→ WHAT TO WORK ON
After locating the line with "right eye: (579, 230)" in the entries below, output it and each following line up to and including the line with "right eye: (304, 268)", exactly and without pictures.

→ DATASET CONTENT
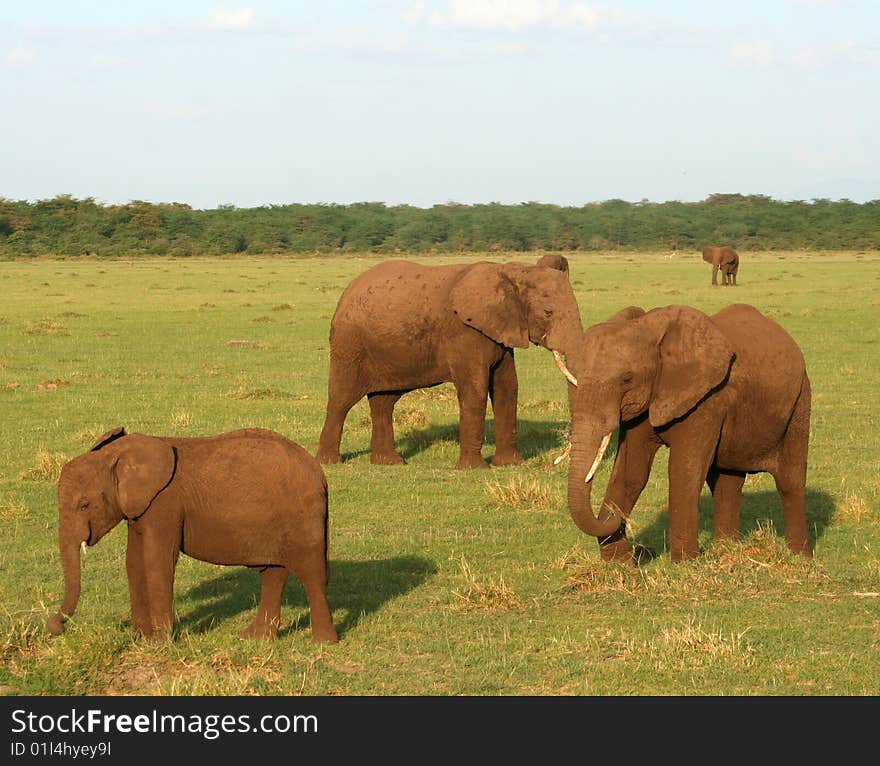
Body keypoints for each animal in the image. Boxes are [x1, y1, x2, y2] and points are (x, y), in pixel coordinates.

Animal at [47, 428, 340, 644]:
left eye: (84, 505)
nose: (55, 626)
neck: (119, 453)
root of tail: (319, 473)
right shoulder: (140, 510)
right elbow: (134, 562)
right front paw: (139, 639)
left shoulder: (164, 504)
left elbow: (157, 561)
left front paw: (160, 644)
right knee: (273, 573)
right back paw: (254, 638)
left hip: (303, 518)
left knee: (311, 575)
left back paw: (322, 643)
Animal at [314, 255, 576, 468]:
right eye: (548, 312)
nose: (558, 460)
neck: (509, 273)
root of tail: (346, 294)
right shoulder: (464, 331)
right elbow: (475, 390)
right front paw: (474, 469)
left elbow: (507, 388)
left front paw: (510, 465)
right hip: (349, 344)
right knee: (341, 399)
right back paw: (329, 462)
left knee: (384, 402)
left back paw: (390, 462)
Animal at [556, 304, 812, 564]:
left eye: (627, 378)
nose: (618, 516)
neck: (650, 328)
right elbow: (632, 473)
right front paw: (619, 563)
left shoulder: (707, 400)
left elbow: (684, 470)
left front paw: (685, 563)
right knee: (726, 483)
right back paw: (726, 550)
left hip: (800, 400)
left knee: (789, 480)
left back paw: (799, 557)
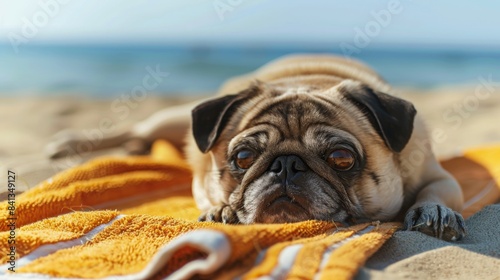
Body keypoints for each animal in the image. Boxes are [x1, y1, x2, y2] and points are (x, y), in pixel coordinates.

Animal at [47, 54, 464, 241]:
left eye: (342, 158)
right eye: (243, 157)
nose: (287, 165)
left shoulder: (434, 171)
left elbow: (439, 191)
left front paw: (435, 211)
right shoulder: (201, 174)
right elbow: (208, 193)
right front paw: (220, 210)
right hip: (172, 118)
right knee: (135, 127)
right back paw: (71, 144)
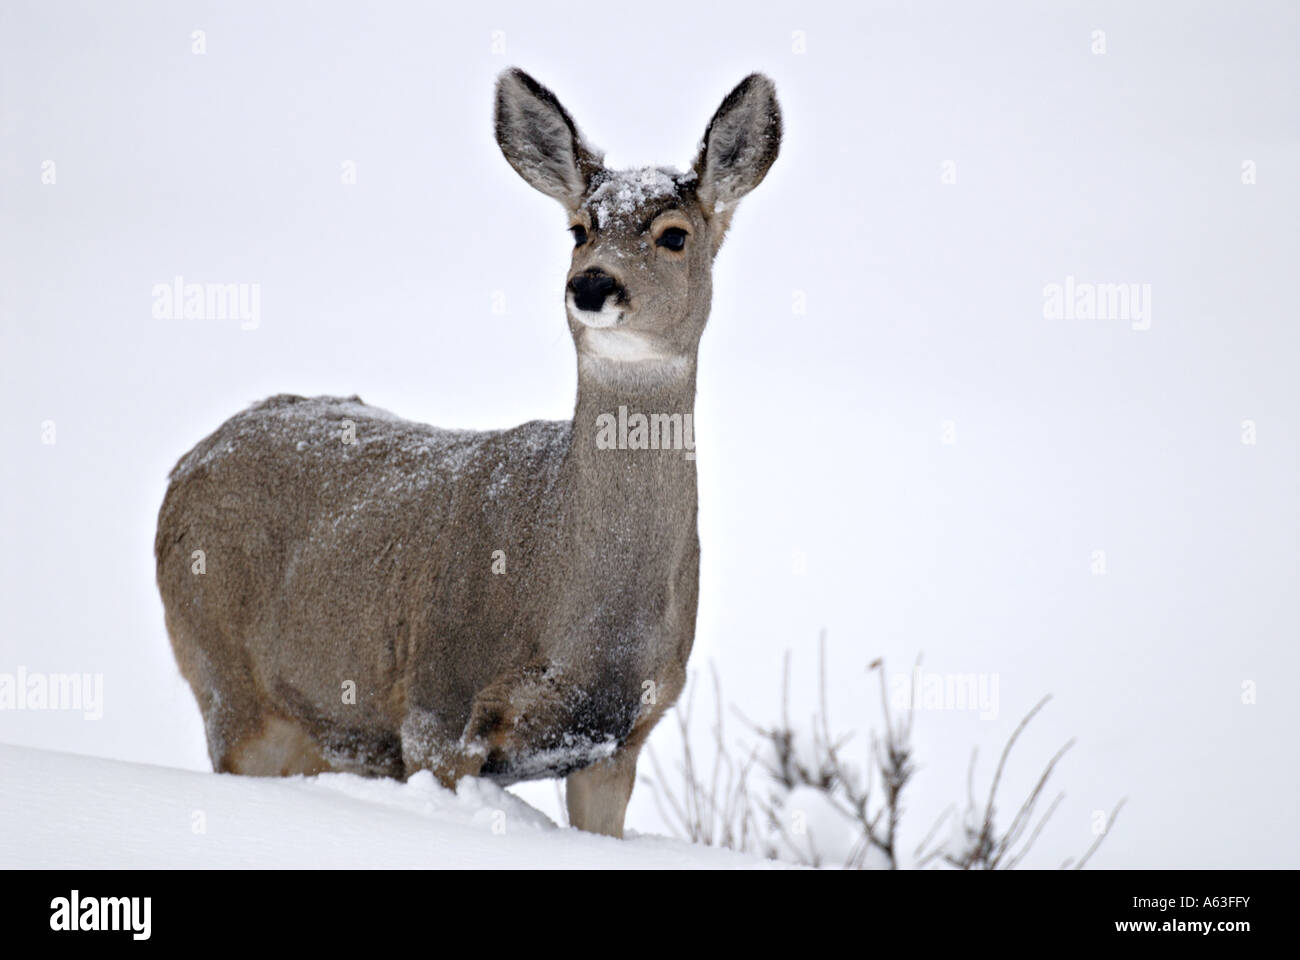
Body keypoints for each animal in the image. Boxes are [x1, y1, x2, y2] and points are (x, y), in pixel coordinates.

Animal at [154, 68, 781, 838]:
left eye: (673, 235)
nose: (591, 284)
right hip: (225, 679)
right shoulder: (438, 705)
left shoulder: (620, 736)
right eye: (579, 230)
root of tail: (185, 464)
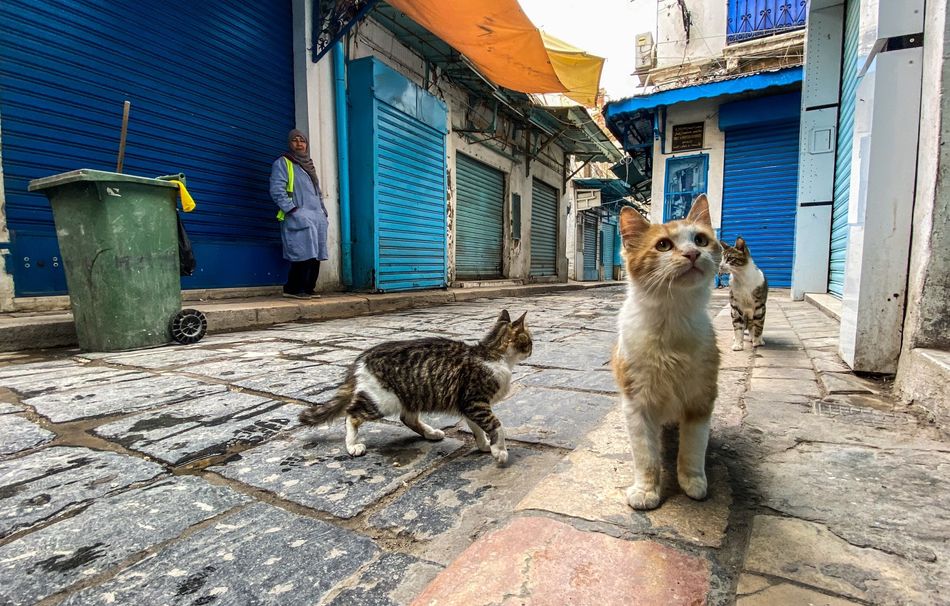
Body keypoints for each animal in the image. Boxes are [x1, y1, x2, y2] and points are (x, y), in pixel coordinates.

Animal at [300, 312, 532, 468]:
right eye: (529, 341)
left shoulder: (468, 405)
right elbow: (496, 425)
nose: (532, 349)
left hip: (412, 395)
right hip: (384, 400)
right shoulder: (476, 402)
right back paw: (352, 445)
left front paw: (485, 444)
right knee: (352, 414)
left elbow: (477, 428)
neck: (492, 353)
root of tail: (360, 360)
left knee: (407, 418)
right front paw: (499, 450)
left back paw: (431, 433)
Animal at [608, 196, 720, 512]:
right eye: (663, 245)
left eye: (700, 239)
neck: (672, 316)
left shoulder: (701, 398)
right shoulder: (636, 402)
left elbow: (693, 448)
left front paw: (692, 480)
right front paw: (647, 490)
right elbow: (646, 455)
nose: (693, 253)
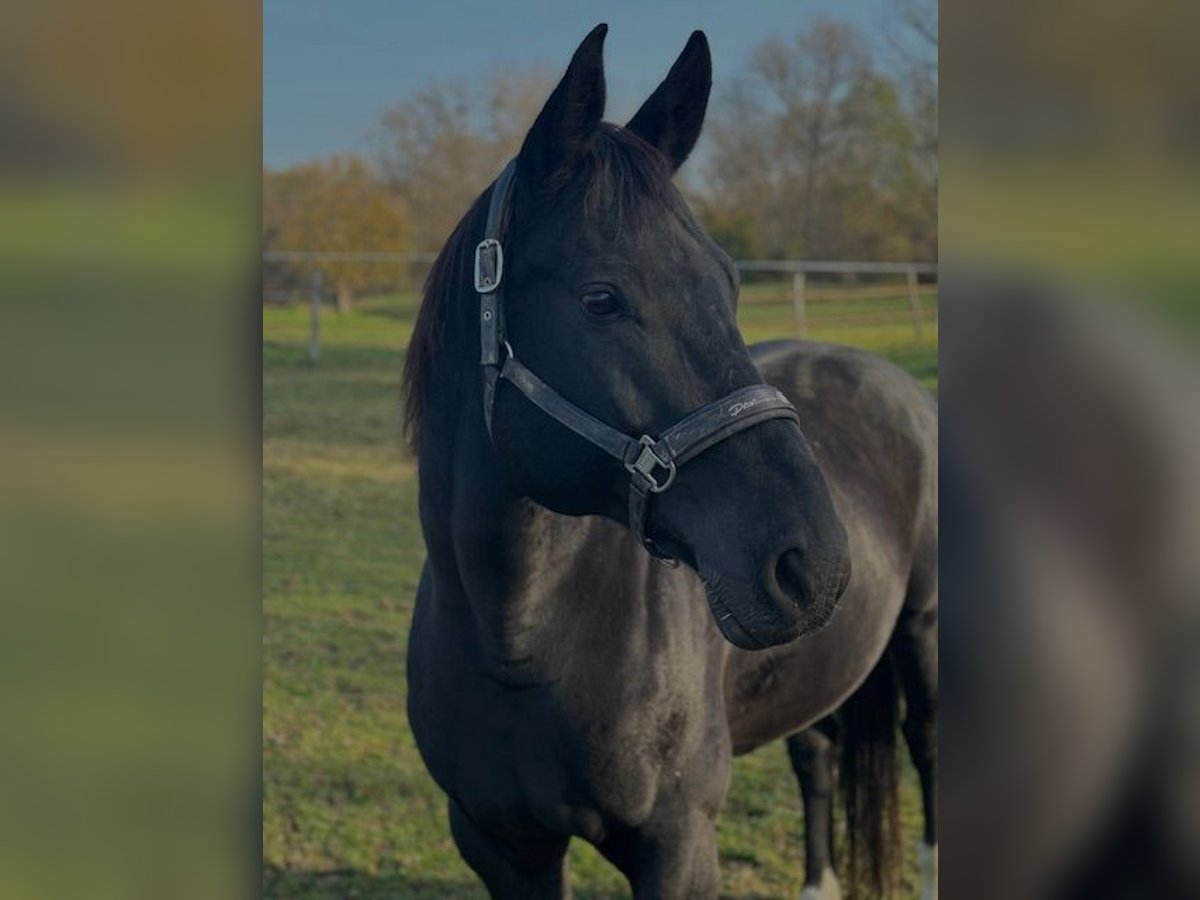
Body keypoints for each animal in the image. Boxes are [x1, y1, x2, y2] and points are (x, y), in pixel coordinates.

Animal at [403, 24, 936, 897]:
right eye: (600, 299)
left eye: (729, 282)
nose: (814, 561)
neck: (517, 640)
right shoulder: (500, 846)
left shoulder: (678, 848)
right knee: (816, 756)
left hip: (923, 635)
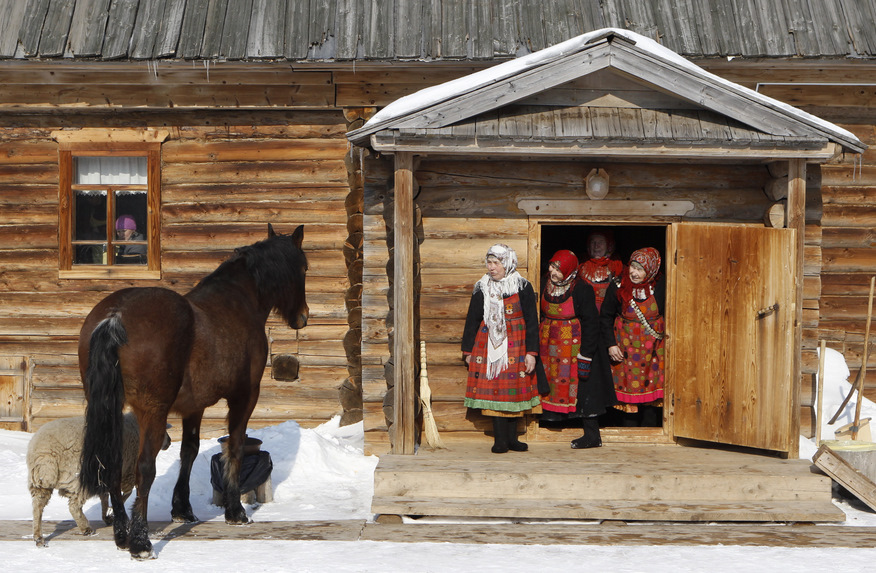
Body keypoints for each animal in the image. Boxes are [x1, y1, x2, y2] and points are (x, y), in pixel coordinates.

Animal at [26, 412, 169, 544]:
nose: (169, 441)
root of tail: (44, 451)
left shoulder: (107, 478)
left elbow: (105, 498)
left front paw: (107, 516)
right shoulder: (129, 471)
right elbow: (124, 495)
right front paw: (114, 512)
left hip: (39, 480)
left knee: (37, 505)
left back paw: (38, 536)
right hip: (79, 477)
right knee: (73, 506)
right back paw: (86, 528)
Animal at [77, 223, 308, 560]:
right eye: (304, 268)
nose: (303, 316)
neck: (238, 302)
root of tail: (115, 316)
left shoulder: (193, 406)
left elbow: (190, 450)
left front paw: (182, 508)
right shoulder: (245, 396)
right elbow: (235, 446)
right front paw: (235, 511)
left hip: (112, 409)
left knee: (113, 465)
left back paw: (121, 534)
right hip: (152, 411)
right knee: (144, 468)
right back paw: (141, 542)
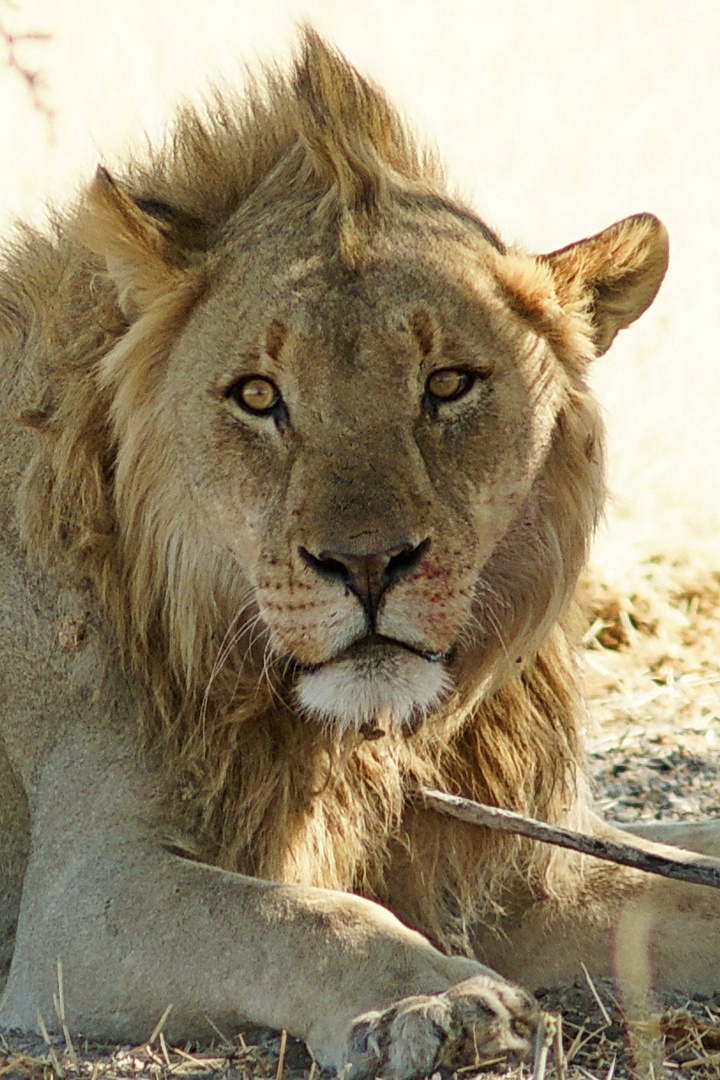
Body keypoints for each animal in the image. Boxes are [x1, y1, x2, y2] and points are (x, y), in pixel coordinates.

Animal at [1, 29, 720, 1080]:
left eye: (448, 384)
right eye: (259, 396)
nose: (369, 565)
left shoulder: (516, 867)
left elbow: (684, 884)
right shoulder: (81, 900)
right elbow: (299, 916)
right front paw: (440, 999)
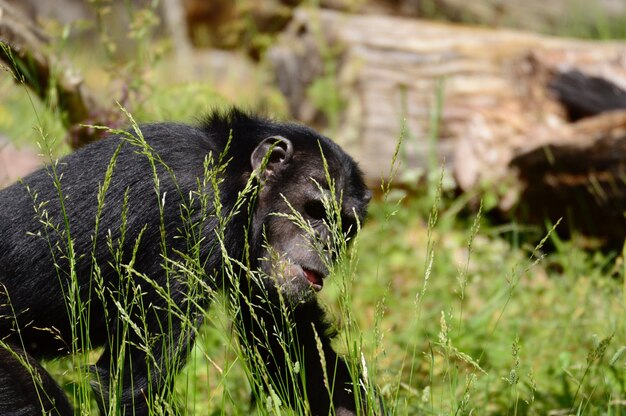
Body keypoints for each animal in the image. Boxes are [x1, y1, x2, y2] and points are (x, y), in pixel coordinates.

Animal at [0, 109, 370, 416]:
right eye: (316, 211)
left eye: (345, 227)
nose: (327, 244)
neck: (233, 183)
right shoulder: (188, 218)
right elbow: (137, 385)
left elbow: (296, 354)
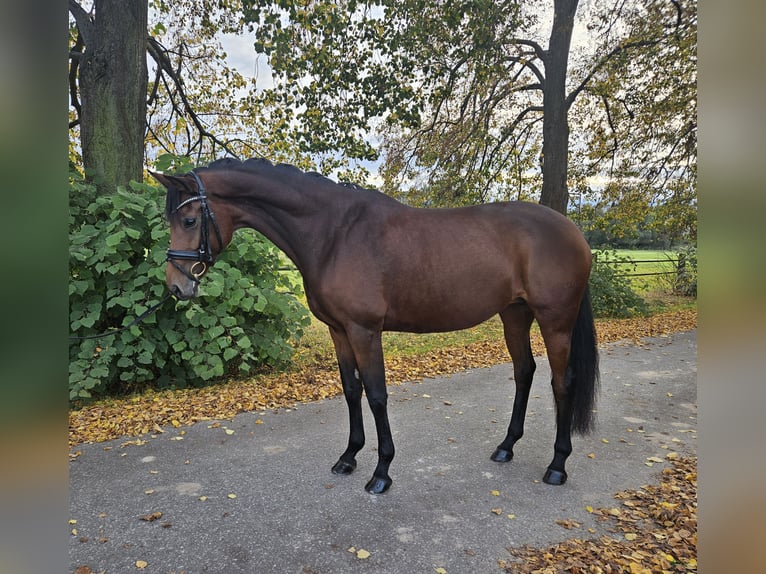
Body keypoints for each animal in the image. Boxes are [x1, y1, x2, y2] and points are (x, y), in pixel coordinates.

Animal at [152, 157, 599, 494]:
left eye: (188, 220)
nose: (177, 286)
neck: (334, 234)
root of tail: (573, 230)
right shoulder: (339, 331)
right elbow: (352, 391)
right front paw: (348, 457)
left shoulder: (365, 331)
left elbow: (377, 395)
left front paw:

→ ANSWER BOX
right eye: (579, 230)
root of tail: (185, 464)
Body keypoints for each animal in the image. Boxes are [x1, y1, x2, y2] and points are (x, y), in pixel coordinates.

Animal at [300, 312, 532, 468]:
right eye: (529, 341)
left shoulder: (468, 405)
right elbow: (496, 425)
nose: (532, 349)
left hip: (412, 395)
right hip: (384, 400)
right shoulder: (476, 402)
right back paw: (352, 445)
left front paw: (485, 444)
right knee: (352, 414)
left elbow: (477, 428)
neck: (492, 353)
root of tail: (360, 360)
left knee: (407, 418)
right front paw: (499, 450)
left back paw: (431, 433)
Animal at [608, 196, 720, 512]:
right eye: (663, 245)
left eye: (700, 239)
neck: (672, 316)
left shoulder: (701, 398)
right shoulder: (636, 402)
left elbow: (693, 448)
left front paw: (692, 480)
right front paw: (647, 490)
right elbow: (646, 455)
nose: (693, 253)
Body keypoints for each animal in the image. Boxes are [x1, y1, x2, y2] and points are (x, y), in pixel coordinates.

Animal at [403, 24, 936, 897]:
right eye: (600, 299)
left eye: (729, 282)
nose: (814, 561)
neck: (517, 640)
right shoulder: (500, 846)
left shoulder: (678, 848)
right knee: (816, 756)
left hip: (923, 635)
Body keypoints for each animal in the image. Boxes are [x1, y1, x2, y2] and points are (x, y), in pixel coordinates.

Animal at [26, 412, 169, 544]:
nose: (169, 441)
root of tail: (44, 451)
left shoulder: (107, 478)
left elbow: (105, 498)
left front paw: (107, 516)
right shoulder: (129, 471)
right elbow: (124, 495)
right front paw: (114, 512)
left hip: (39, 480)
left knee: (37, 505)
left back paw: (38, 536)
right hip: (79, 477)
right knee: (73, 506)
right back paw: (86, 528)
Animal at [77, 223, 308, 560]:
right eye: (304, 268)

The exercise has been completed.